PRECAD: Privacy-Preserving and Robust Federated Learning via Crypto-Aided Differential Privacy

Federated Learning (FL) allows multiple participating clients to train machine learning models collaboratively by keeping their datasets local and only exchanging model updates. Existing FL protocol designs have been shown to be vulnerable to attacks that aim to compromise data privacy and/or model robustness. Recently proposed defenses focused on ensuring either privacy or robustness, but not both. In this paper, we develop a framework called PRECAD, which simultaneously achieves differential privacy (DP) and enhances robustness against model poisoning attacks with the help of cryptography. Using secure multi-party computation (MPC) techniques (e.g., secret sharing), noise is added to the model updates by the honest-but-curious server(s) (instead of each client) without revealing clients' inputs, which achieves the benefit of centralized DP in terms of providing a better privacy-utility tradeoff than local DP based solutions.
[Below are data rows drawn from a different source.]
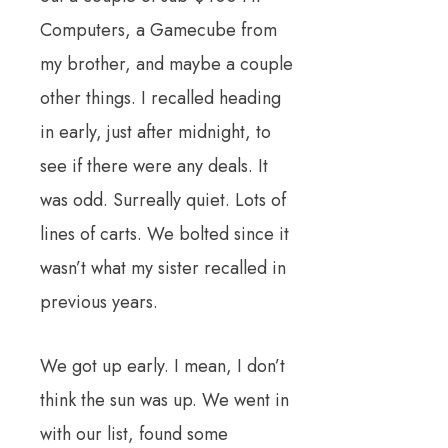
Computers, a Gamecube from
my brother, and maybe a couple
other things. I recalled heading
in early, just after midnight, to
see if there were any deals. It
was odd. Surreally quiet. Lots of
lines of carts. We bolted since it
wasn’t what my sister recalled in
previous years.
We got up early. I mean, I don’t
think the sun was up. We went in
with our list, found some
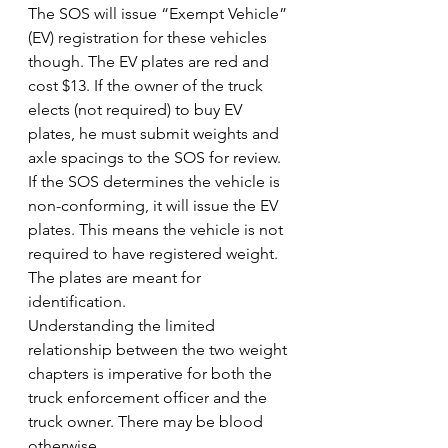
The SOS will issue “Exempt Vehicle” 
(EV) registration for these vehicles 
though. The EV plates are red and 
cost $13. If the owner of the truck 
elects (not required) to buy EV 
plates, he must submit weights and 
axle spacings to the SOS for review. 
If the SOS determines the vehicle is 
non-conforming, it will issue the EV 
plates. This means the vehicle is not 
required to have registered weight. 
The plates are meant for 
identification.
Understanding the limited 
relationship between the two weight 
chapters is imperative for both the 
truck enforcement officer and the 
truck owner. There may be blood 
otherwise.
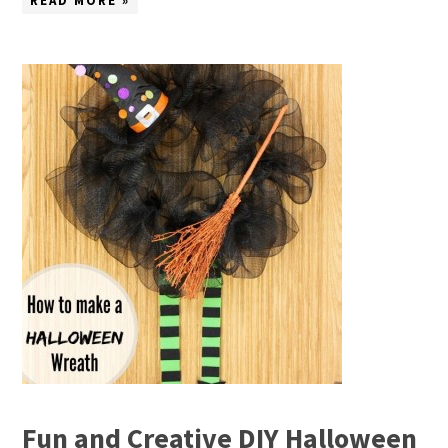
READ MORE »
Fun and Creative DIY Halloween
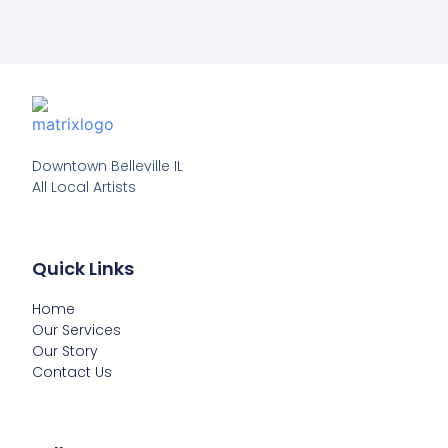
Downtown Belleville IL

All Local Artists
Quick Links
Home
Our Services
Our Story
Contact Us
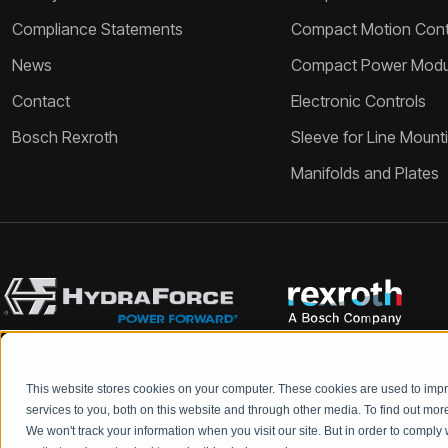
Compliance Statements
Compact Motion Contr
News
Compact Power Modu
Contact
Electronic Controls
Bosch Rexroth
Sleeve for Line Mount
Manifolds and Plates
This website stores cookies on your computer. These cookies are used to im
Bosch Rexroth and HydraForce partners with your engineers to c
services to you, both on this website and through other media. To find out mo
We won't track your information when you visit our site. But in order to comply 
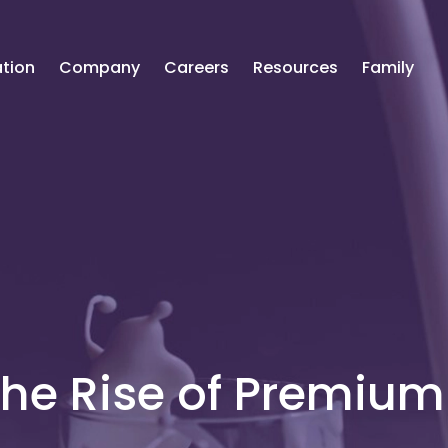
tion
Company
Careers
Resources
Family
The Rise of Premium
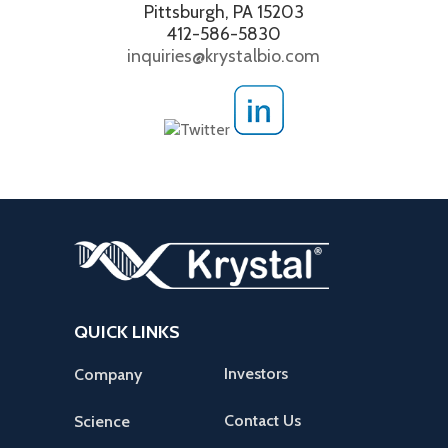
Pittsburgh, PA 15203
412-586-5830
inquiries@krystalbio.com
QUICK LINKS
Investors
Company
Contact Us
Science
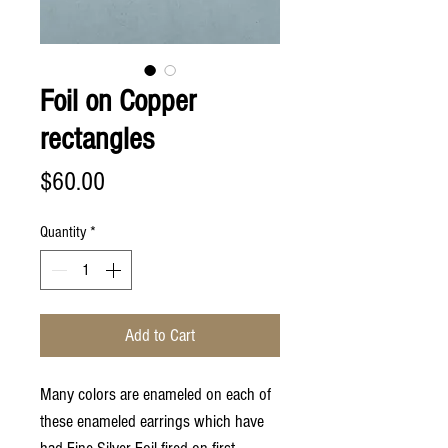
Foil on Copper
rectangles
Price
$60.00
Quantity
*
Add to Cart
Many colors are enameled on each of
these enameled earrings which have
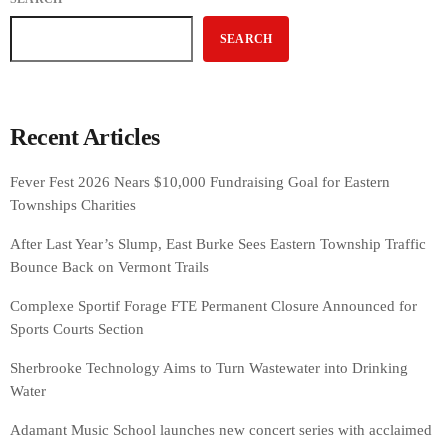
SEARCH
Recent Articles
Fever Fest 2026 Nears $10,000 Fundraising Goal for Eastern
Townships Charities
After Last Year’s Slump, East Burke Sees Eastern Township Traffic
Bounce Back on Vermont Trails
Complexe Sportif Forage FTE Permanent Closure Announced for
Sports Courts Section
Sherbrooke Technology Aims to Turn Wastewater into Drinking
Water
Adamant Music School launches new concert series with acclaimed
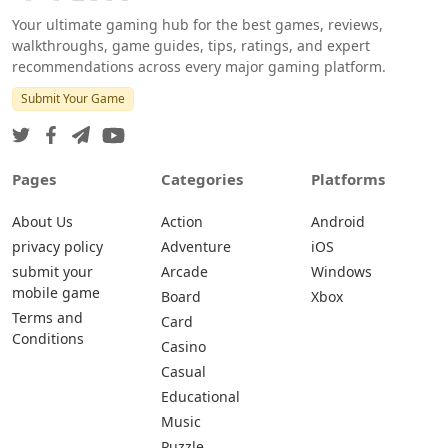
Your ultimate gaming hub for the best games, reviews,
walkthroughs, game guides, tips, ratings, and expert
recommendations across every major gaming platform.
Submit Your Game
Pages
Categories
Platforms
About Us
Action
Android
privacy policy
Adventure
iOS
submit your
Arcade
Windows
mobile game
Board
Xbox
Terms and
Card
Conditions
Casino
Casual
Educational
Music
Puzzle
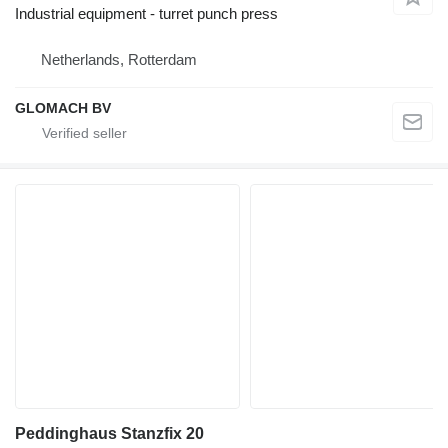
Industrial equipment - turret punch press
Netherlands, Rotterdam
GLOMACH BV
Peddinghaus Stanzfix 20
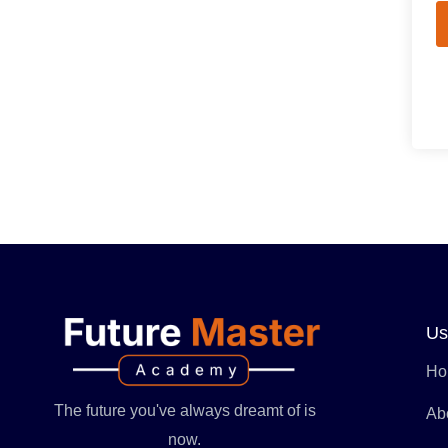
Us
Ho
The future you've always dreamt of is
Ab
now.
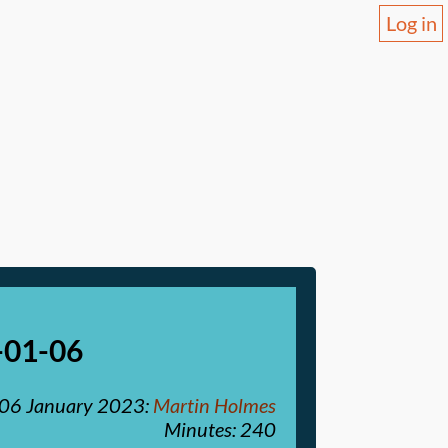
Log in
-01-06
06 January 2023
:
Martin Holmes
Minutes: 240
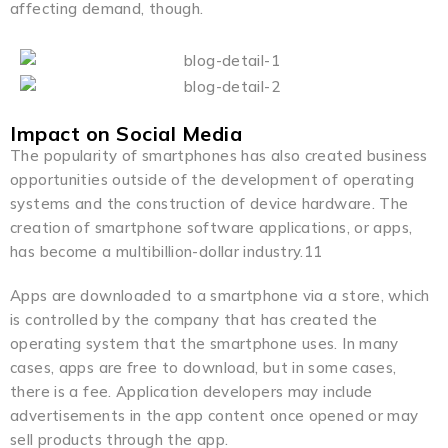
affecting demand, though.
Impact on Social Media
The popularity of smartphones has also created business
opportunities outside of the development of operating
systems and the construction of device hardware. The
creation of smartphone software applications, or apps,
has become a multibillion-dollar industry.11
Apps are downloaded to a smartphone via a store, which
is controlled by the company that has created the
operating system that the smartphone uses. In many
cases, apps are free to download, but in some cases,
there is a fee. Application developers may include
advertisements in the app content once opened or may
sell products through the app.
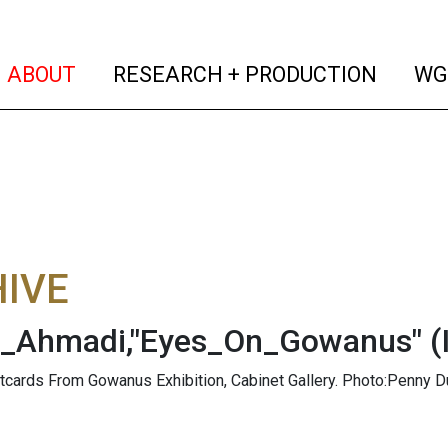
(current)
(curren
ABOUT
RESEARCH + PRODUCTION
WG
IVE
a_Ahmadi,"Eyes_On_Gowanus"
(
stcards From Gowanus Exhibition, Cabinet Gallery. Photo:Penny D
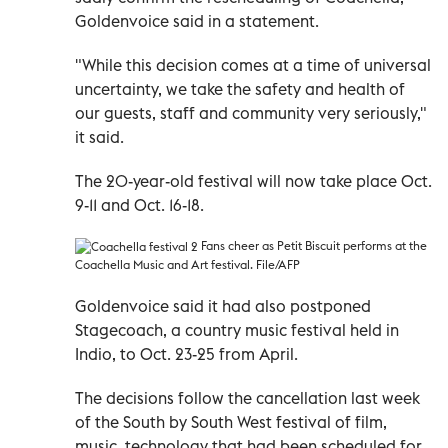
Goldenvoice said in a statement.
"While this decision comes at a time of universal
uncertainty, we take the safety and health of
our guests, staff and community very seriously,"
it said.
The 20-year-old festival will now take place Oct.
9-11 and Oct. 16-18.
F
ans cheer as Petit Biscuit performs at the
Coachella Music and Art festival. File/AFP
Goldenvoice said it had also postponed
Stagecoach, a country music festival held in
Indio, to Oct. 23-25 from April.
The decisions follow the cancellation last week
of the South by South West festival of film,
music, technology that had been scheduled for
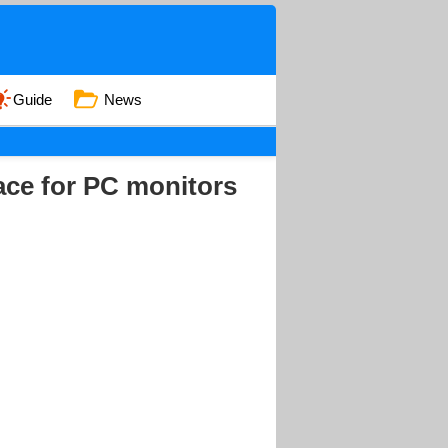
Guide
News
ace for PC monitors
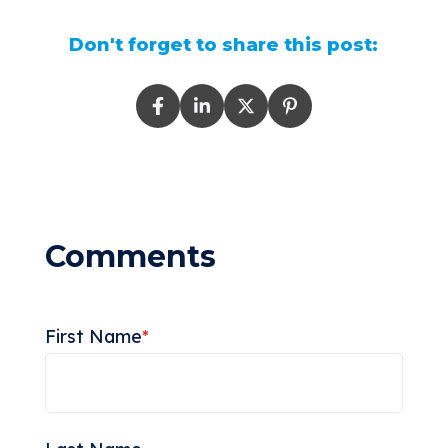
Don't forget to share this post:
First Name
*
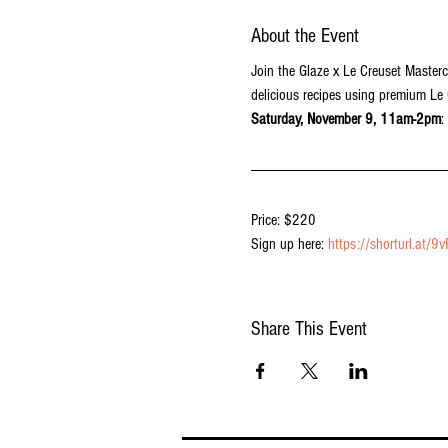
About the Event
Join the Glaze x Le Creuset Masterc
delicious recipes using premium Le
Saturday, November 9, 11am-2pm
:
Price: $220
Sign up here: 
https://shorturl.at/9
Share This Event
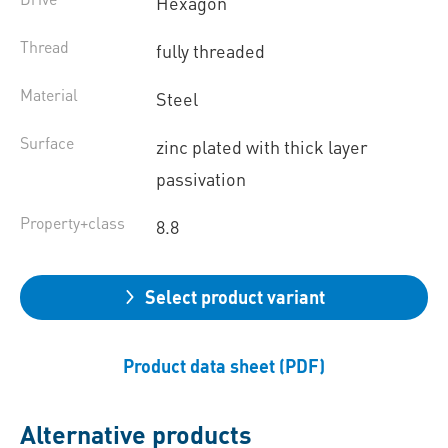
Hexagon
Thread
fully threaded
Material
Steel
Surface
zinc plated with thick layer
passivation
Property+class
8.8
Select product variant
Product data sheet (PDF)
Alternative products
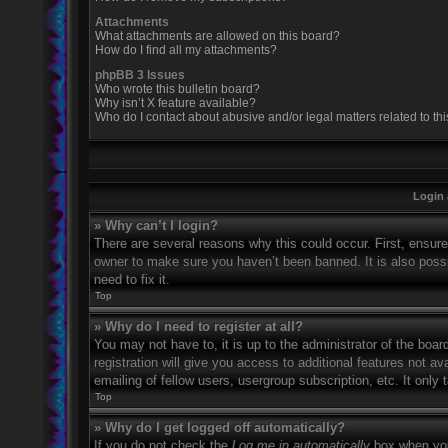
Attachments
What attachments are allowed on this board?
How do I find all my attachments?
phpBB 3 Issues
Who wrote this bulletin board?
Why isn’t X feature available?
Who do I contact about abusive and/or legal matters related to th
Login 
» Why can’t I login?
There are several reasons why this could occur. First, ensur
owner to make sure you haven’t been banned. It is also possi
need to fix it.
Top
» Why do I need to register at all?
You may not have to, it is up to the administrator of the boa
registration will give you access to additional features not 
emailing of fellow users, usergroup subscription, etc. It onl
Top
» Why do I get logged off automatically?
If you do not check the
Log me in automatically
box when you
Meanwhile, a crypto-aided secure validation protocol is designed to verify that the contribution of model update from each client is bounded without leaking privacy. We show analytically that the noise added to ensure DP also provides enhanced robustness against malicious model submissions. We experimentally demonstrate that our PRECAD framework achieves higher privacy-utility tradeoff and enhances robustness for the trained models.